Tally how many lines in the listing below contain the string "Pacheco". Reply with the number only.

:: Material shown ::

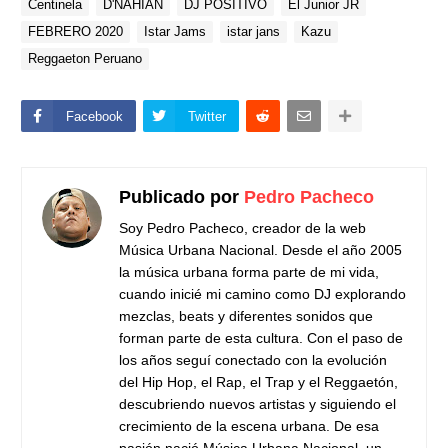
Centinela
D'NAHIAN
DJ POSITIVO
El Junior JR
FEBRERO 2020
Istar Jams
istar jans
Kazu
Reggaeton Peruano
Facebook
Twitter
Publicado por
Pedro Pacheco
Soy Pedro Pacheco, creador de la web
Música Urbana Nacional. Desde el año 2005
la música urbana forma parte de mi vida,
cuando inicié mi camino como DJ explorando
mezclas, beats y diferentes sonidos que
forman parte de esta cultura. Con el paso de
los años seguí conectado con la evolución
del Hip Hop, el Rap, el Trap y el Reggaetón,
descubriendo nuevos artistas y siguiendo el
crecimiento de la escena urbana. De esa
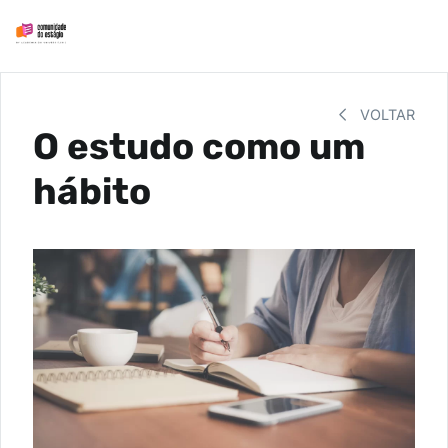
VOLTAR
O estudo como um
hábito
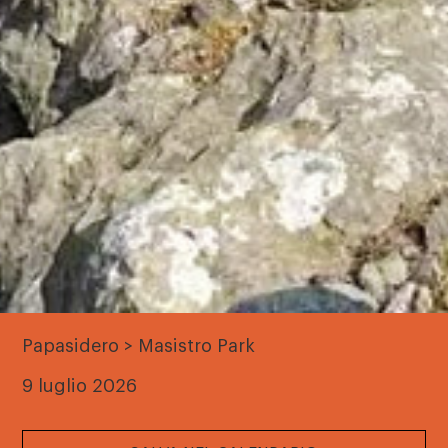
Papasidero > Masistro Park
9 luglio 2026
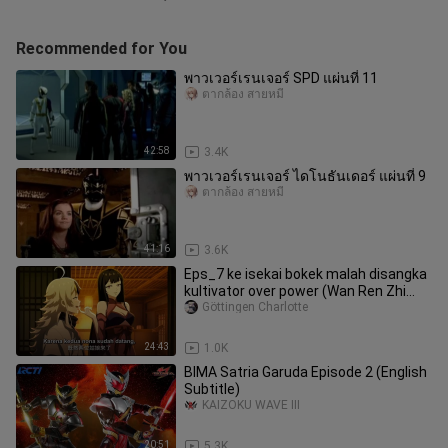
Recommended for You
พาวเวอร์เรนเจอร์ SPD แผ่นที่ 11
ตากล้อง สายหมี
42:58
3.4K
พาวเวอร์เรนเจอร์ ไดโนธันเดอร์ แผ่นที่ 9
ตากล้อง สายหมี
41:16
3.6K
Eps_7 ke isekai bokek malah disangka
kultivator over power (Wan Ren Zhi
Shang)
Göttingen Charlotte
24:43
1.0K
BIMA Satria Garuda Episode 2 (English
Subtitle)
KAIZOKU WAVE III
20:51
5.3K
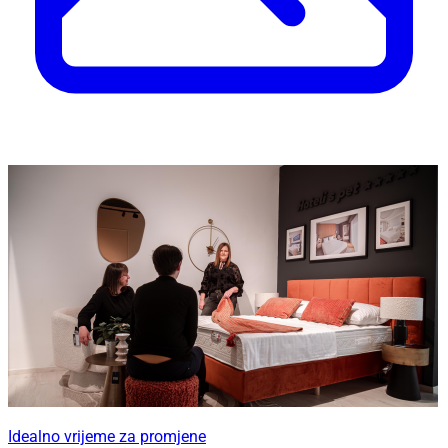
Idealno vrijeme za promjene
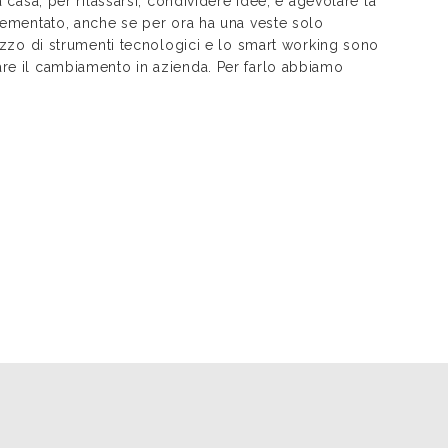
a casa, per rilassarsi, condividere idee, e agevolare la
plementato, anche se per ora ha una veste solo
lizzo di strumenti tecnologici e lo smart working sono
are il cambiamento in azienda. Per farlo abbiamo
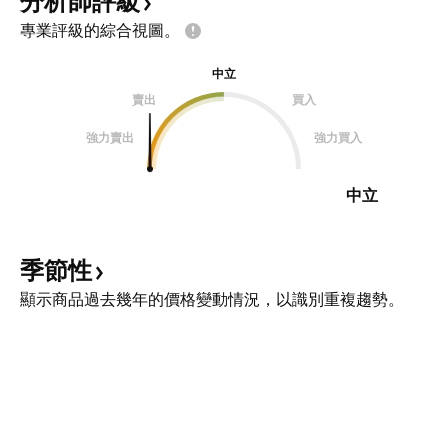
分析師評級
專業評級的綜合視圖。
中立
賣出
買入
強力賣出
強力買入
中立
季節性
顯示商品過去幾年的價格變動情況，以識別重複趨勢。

:::
:: Material shown ::

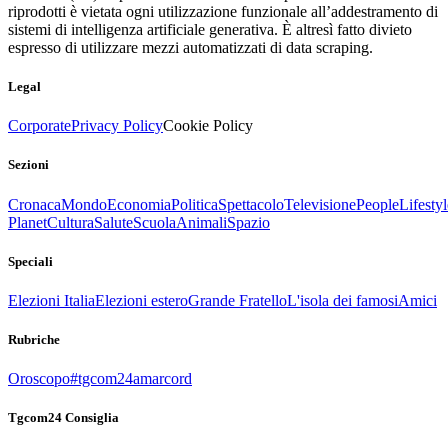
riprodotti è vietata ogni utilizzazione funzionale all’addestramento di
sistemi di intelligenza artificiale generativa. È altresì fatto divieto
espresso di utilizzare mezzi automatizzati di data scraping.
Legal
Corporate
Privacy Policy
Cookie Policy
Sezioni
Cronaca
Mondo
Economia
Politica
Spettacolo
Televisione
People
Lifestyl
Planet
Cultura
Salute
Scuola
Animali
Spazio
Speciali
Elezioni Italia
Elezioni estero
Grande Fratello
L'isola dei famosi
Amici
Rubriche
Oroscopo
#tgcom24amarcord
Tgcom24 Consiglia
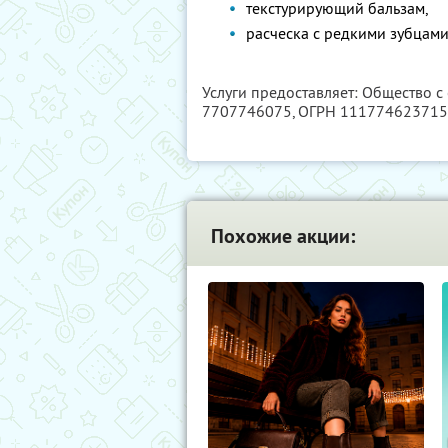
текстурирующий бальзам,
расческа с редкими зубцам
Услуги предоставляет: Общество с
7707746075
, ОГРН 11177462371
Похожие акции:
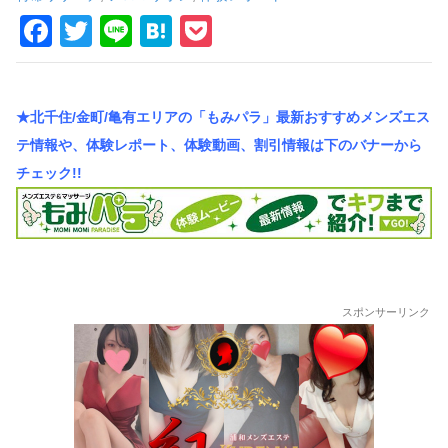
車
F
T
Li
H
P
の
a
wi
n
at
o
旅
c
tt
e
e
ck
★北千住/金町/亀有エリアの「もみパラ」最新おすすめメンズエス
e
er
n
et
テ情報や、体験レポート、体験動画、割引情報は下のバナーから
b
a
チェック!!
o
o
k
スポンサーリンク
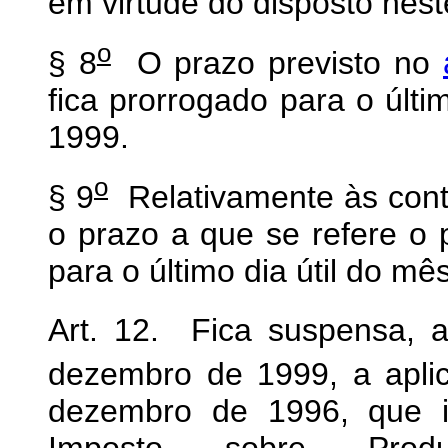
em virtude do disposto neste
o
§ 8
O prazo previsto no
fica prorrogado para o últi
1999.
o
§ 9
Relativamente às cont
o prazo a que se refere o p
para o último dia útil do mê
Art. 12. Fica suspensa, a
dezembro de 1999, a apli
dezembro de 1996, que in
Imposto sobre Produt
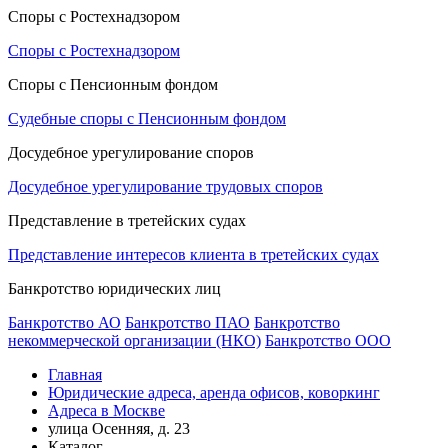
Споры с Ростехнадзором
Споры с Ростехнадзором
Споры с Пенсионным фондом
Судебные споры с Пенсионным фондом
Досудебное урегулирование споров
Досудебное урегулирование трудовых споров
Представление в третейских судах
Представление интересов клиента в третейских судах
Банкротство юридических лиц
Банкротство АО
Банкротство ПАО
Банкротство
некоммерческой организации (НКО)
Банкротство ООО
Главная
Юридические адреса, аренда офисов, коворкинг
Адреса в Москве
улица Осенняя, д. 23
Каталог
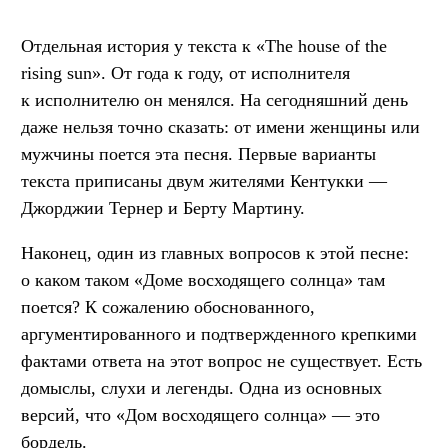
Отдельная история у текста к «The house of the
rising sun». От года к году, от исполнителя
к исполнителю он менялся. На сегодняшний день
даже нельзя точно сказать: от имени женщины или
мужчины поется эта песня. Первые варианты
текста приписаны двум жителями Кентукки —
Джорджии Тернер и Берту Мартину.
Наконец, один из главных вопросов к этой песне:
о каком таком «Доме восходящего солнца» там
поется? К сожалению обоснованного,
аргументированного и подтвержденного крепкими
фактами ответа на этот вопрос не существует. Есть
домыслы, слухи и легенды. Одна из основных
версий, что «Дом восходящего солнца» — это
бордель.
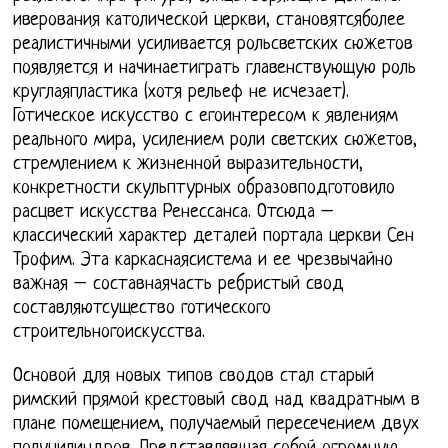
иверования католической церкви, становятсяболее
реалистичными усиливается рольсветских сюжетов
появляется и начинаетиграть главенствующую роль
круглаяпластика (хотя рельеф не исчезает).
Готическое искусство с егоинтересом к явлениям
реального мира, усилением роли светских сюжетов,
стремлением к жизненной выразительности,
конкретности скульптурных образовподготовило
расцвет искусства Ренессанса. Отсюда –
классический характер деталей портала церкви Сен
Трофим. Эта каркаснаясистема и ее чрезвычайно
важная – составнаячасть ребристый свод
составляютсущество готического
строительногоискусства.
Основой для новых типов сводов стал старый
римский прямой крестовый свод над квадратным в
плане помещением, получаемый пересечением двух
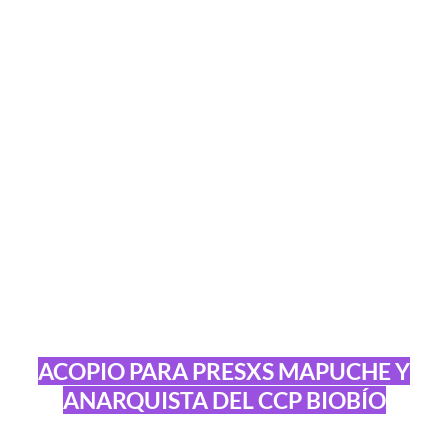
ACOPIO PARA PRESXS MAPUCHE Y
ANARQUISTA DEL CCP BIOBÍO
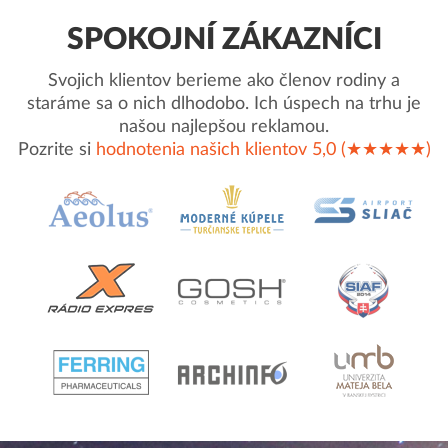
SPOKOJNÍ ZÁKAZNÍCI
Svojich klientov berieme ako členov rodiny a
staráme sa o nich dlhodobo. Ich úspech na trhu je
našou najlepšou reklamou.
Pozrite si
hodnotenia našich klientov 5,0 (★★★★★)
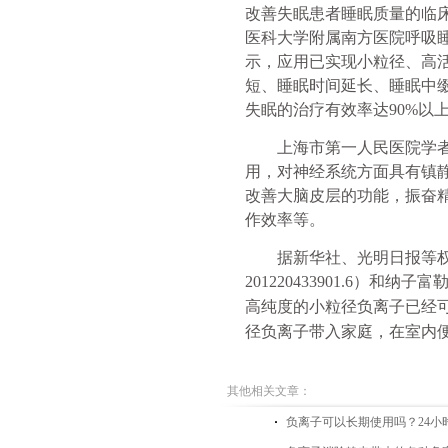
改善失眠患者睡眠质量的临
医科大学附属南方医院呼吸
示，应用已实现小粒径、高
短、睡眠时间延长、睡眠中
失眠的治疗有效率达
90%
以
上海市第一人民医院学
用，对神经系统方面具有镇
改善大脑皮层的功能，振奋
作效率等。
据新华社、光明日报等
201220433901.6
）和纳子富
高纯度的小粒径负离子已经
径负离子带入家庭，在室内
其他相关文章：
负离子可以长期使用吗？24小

:::

● Exercise solution
2